=== TEXTO PARA LEER ===
- - -
La poesía como fruto del deseo de vida y permanencia inherente al ser, es decir, del erotismo como fenómeno ligado desde siempre a lo sagrado y a lo místico, pero reasumido y reelaborado por Belli de tal forma que sus frutos terminan siendo esos poemas que van desde “Amor insurrecto” (1984) hasta “Apogeo” (1997), y que quizás persisten graneadamente en “Mi íntima multitud”: poemas de una sensualidad desbordante y contagiosa que en su más reciente libro de versos parece empezar a declinar o a desplazarse hacia una especie de maduración o recogimiento espiritual.
Decía Octavio Paz que el erotismo es algo imaginario, que es pura creación, invención en busca de la propia imagen. En otras palabras: narcisismo. Leyendo los primeros libros de Belli uno se resiste a concordar plenamente con esa idea, puesto que si en su poesía es tan real un cuerpo que imaginamos cuando leemos, como un cuerpo que en realidad tocamos y, en ambos casos, después se desvanece, ¿dónde está entonces eso que llaman “la experiencia de la vida plena”? En la nueva etapa que sin duda se abre en la poesía de Gioconda Belli con su más reciente poemario, me parece encontrar la cercanía a cierta definición de ese dilema, el punto culminante de una poética que empezó asumiendo el erotismo como una experiencia total, pero que ha terminado por entenderlo como algo que nunca se realiza del todo, que siempre está “más allá”.
En “Mi íntima multitud” es evidente ya una decantación de su poesía hacia una más clara subjetividad, hacia una relación aún más estrecha entre la experiencia individual y el influjo de la experiencia colectiva; empieza a destacarse más lo privado de lo público, aunque siempre, de una u otra forma, ambos contextos terminan confluyendo y entrelazándose a través de enunciaciones ondulantes o intermitentes, a veces de euforia, a veces de cierto desaliento, que a la larga terminan por esbozar una especie de redefinición de su poética, hasta entonces embebida e impregnada casi plenamente por el tema erótico.
Hay también en ese poemario una especie de relación paralela, dialécticamente opuesta, entre su idea recurrente de Nación Madre (aunque esta vez imbuida de un profundo sentimiento de decepeción por los sueños malogrados de redención social) y la visión contraria del llamado Primer Mundo con sus grandes cosmópolis, símbolos paradigmáticos de las enormes contradicciones y el caos ideológico que caracterizan a la llamada “era postmoderna”. Aunque a ratos logra prevalecer, al menos hasta este libro, cierta visión esperanzadora característica de sus primeras etapas poéticas.
- - -
Enumera todos los títulos de obras de Gioconda Belli que aparecen mencionados en el texto sobre su poesía.

[Datos recopilados]
- - -
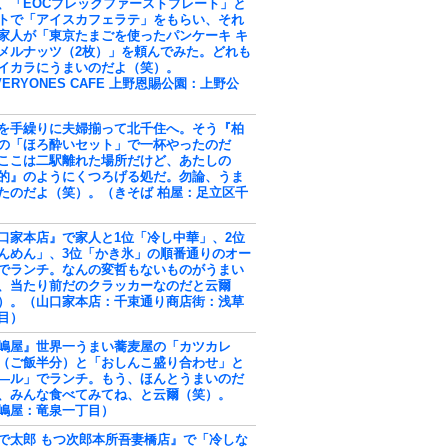
、「EOCブレックファーストプレート」と
トで「アイスカフェラテ」をもらい、それ
家人が「東京たまごを使ったパンケーキ キ
メルナッツ（2枚）」を頼んでみた。どれも
イカラにうまいのだよ（笑）。
VERYONES CAFE 上野恩賜公園：上野公
を手繰りに夫婦揃って北千住へ。そう『柏
の「ほろ酔いセット」で一杯やったのだ
ここは二駅離れた場所だけど、あたしの
的』のようにくつろげる処だ。勿論、うま
たのだよ（笑）。（きそば 柏屋：足立区千
口家本店』で家人と1位「冷し中華」、2位
んめん」、3位「かき氷」の順番通りのオー
でランチ。なんの変哲もないものがうまい
、当たり前だのクラッカーなのだと云爾
）。（山口家本店：千束通り商店街：浅草
目）
嶋屋』世界一うまい蕎麦屋の「カツカレ
（ご飯半分）と「おしんこ盛り合わせ」と
―ル」でランチ。もう、ほんとうまいのだ
、みんな食べてみてね、と云爾（笑）。
嶋屋：竜泉一丁目）
で太郎 もつ次郎本所吾妻橋店』で「冷しな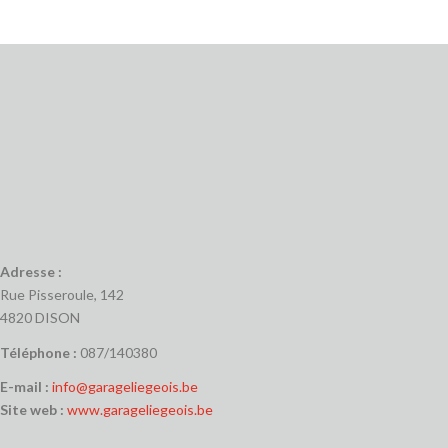
Adresse :
Rue Pisseroule, 142
4820 DISON
Téléphone :
087/140380
E-mail :
info@garageliegeois.be
Site web :
www.garageliegeois.be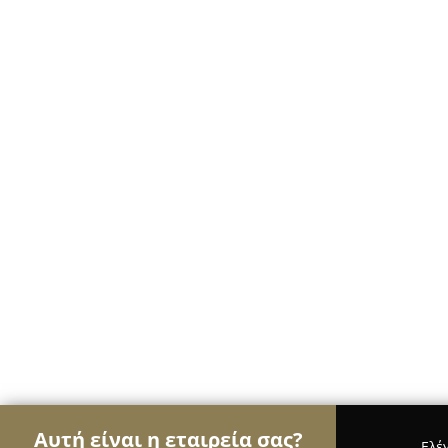
Αυτή είναι η εταιρεία σας?
Ελέ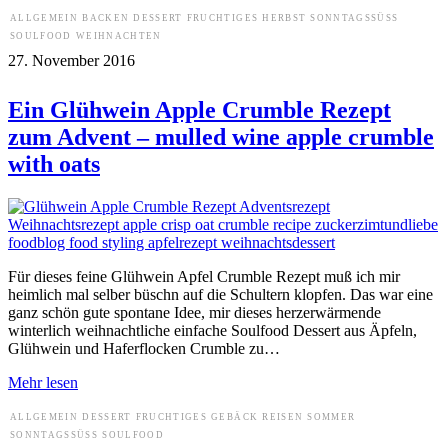
ALLGEMEIN
BACKEN
DESSERT
FRUCHTIGES
HERBST
SONNTAGSSÜSS
SOULFOOD
WEIHNACHTEN
27. November 2016
Ein Glühwein Apple Crumble Rezept
zum Advent – mulled wine apple crumble
with oats
Für dieses feine Glühwein Apfel Crumble Rezept muß ich mir
heimlich mal selber büschn auf die Schultern klopfen. Das war eine
ganz schön gute spontane Idee, mir dieses herzerwärmende
winterlich weihnachtliche einfache Soulfood Dessert aus Äpfeln,
Glühwein und Haferflocken Crumble zu…
Mehr lesen
ALLGEMEIN
DESSERT
FRUCHTIGES
GEBÄCK
REISEN
SOMMER
SONNTAGSSÜSS
SOULFOOD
- - -
=== RESPUESTA ===
- “Amor insurrecto” (1984)
- “Apogeo” (1997)
- “Mi íntima multitud”